--- Start of SOURCE ---
Ah - I was waiting for the first commenter to draw the analogy with Counterfactual Mugging. The problem is, Psy-Kosh's scenario does not contain any predictors, amnesia, copying, simulations or other weird stuff that we usually use to break decision theories. So it's unclear why standard decision theory fails here.
This problem contains correlated decision making, which is what makes copies anthropically confusing.
Would it be the same problem if we said that there were nine people told they were potential deciders in the first branch, one person told ey was a potential decider in the second branch, and then we chose the decision of one potential decider at random (so that your decision had a 1/9 chance of being chosen in the first branch, but a 100% chance of being chosen in the second)? That goes some of the way to eliminating correlated decision making weirdness.
--- End of SOURCE ---
▶ _WORK TO DO_:
1/ Reproduce the decision theory passage between "Ah - I was waiting" and "decision making weirdness.", inclusive, switching "correlated decision making" to "coordinated decision making".
2/ Condense the paragraph of the decision theory passage beginning "Ah - I was waiting" into a short bulleted list that keeps its main points.
3/ Write the next part of the decision theory passage, beginning after its final sentence.
--- Start of DATA SEGMENT ---
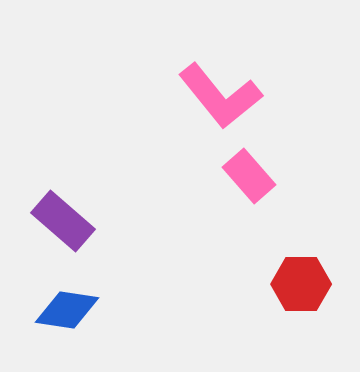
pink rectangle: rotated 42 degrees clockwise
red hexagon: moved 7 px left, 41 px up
--- End of DATA SEGMENT ---
▶ _RESULTS FOR THE EXERCISE_:
1/
Ah - I was waiting for the first commenter to draw the analogy with Counterfactual Mugging. The problem is, Psy-Kosh's scenario does not contain any predictors, amnesia, copying, simulations or other weird stuff that we usually use to break decision theories. So it's unclear why standard decision theory fails here.
This problem contains coordinated decision making, which is what makes copies anthropically confusing.
Would it be the same problem if we said that there were nine people told they were potential deciders in the first branch, one person told ey was a potential decider in the second branch, and then we chose the decision of one potential decider at random (so that your decision had a 1/9 chance of being chosen in the first branch, but a 100% chance of being chosen in the second)? That goes some of the way to eliminating coordinated decision making weirdness.

2/
- The writer expected the first commenter to compare the scenario to Counterfactual Mugging.
- Psy-Kosh's scenario has no predictors, amnesia, copying, simulations or other weird features usually used to break decision theories.
- It is therefore unclear why standard decision theory fails here.

3/
If you change it so that in the tails case, rather than taking the consensus decision, and giving nothing if there is not consensus, the experimenter randomly selects one of the nine decision makers as the true decision maker (restating to make sure I understand), then this analysis is obviously correct. It is not clear to me which decision theories other than UDT recognize that this modified problem should have the same answer as the original.
Meanwhile, that forumulation is equivalent to just picking one decider at random and then flipping heads or tails to determine what a "yea" is worth! So in that case of course you choose "nay".
Why does it fail on this problem, and less so on others? What feature of this problem makes it fail?